昨年末の産経新聞に掲載された単独インタビューで安倍首相は、従軍慰安婦問題をめぐる河野官房長官談話に関して、強制性を示す直接的証拠が見つからなかったと述べています。米ニューヨーク・タイムズ紙は「日本の歴史を否定する別の試み」と題した社説でこの記事を引用し、安倍氏の歴史修正主義を「恥さらし」とまで酷評しました。さらに、「北朝鮮の核問題などでアジア各国との重要な協力関係を台無しにする恐れ」を危惧しています。
また英国の保守系経済誌であるエコノミストは、安倍内閣を「恐ろしいほど右翼」と紹介し、「新内閣を“保守”と呼ぶのは本質を捉えていない。

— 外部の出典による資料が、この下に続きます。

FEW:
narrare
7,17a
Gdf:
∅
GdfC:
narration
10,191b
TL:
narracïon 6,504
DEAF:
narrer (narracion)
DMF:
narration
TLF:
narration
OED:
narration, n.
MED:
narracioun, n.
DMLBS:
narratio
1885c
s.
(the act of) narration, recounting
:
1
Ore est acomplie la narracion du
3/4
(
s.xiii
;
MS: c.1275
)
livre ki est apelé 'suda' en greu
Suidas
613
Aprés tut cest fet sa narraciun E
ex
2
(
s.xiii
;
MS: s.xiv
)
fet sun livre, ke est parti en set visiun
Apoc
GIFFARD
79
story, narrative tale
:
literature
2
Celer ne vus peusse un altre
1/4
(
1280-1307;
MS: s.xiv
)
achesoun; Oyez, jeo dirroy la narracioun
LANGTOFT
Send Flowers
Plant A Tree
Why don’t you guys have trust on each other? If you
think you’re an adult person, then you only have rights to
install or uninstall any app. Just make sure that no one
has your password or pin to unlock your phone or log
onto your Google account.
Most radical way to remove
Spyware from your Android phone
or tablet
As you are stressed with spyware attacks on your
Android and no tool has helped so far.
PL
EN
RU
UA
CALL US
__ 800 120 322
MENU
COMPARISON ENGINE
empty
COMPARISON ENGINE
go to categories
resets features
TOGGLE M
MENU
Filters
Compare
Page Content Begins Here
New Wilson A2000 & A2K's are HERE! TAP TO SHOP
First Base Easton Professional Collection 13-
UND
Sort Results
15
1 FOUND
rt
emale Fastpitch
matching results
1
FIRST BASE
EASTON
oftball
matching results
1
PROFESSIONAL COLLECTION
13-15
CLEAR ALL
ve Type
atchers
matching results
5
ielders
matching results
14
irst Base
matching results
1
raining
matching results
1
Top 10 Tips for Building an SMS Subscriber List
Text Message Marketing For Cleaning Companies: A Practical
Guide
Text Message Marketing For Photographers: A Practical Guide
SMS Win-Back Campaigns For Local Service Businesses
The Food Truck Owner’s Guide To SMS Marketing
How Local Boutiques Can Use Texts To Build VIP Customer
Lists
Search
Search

急進的ナショナリストの内閣である」と評しました。また、2%のインフレ目標導入政策を肯定した上で、その目標をどのように達成するかを注視。日本銀行への過剰な政策介入を誤りであると指摘し、「もし日銀が独立性を失い始めるなら、金融市場は警戒する」と、国債金利が上昇する可能性を警告しています。
好意的な評価もありますが、それは「ジャパン・ハンドラー」などとも言われる米戦略国際問題研究所(CSIS)のマイケル・グリーン日本部長など一部に限られているようです。日本のメディアは今のところ安倍批判を控えているようですが、日銀の独立性を脅かすような意向にも表立った否定的報道は見られません。日本よりも海外のメディアの方が安倍内閣の極右的な側面に注目し、経済政策も含めて批判しているというのは、どうしたことでしょうか。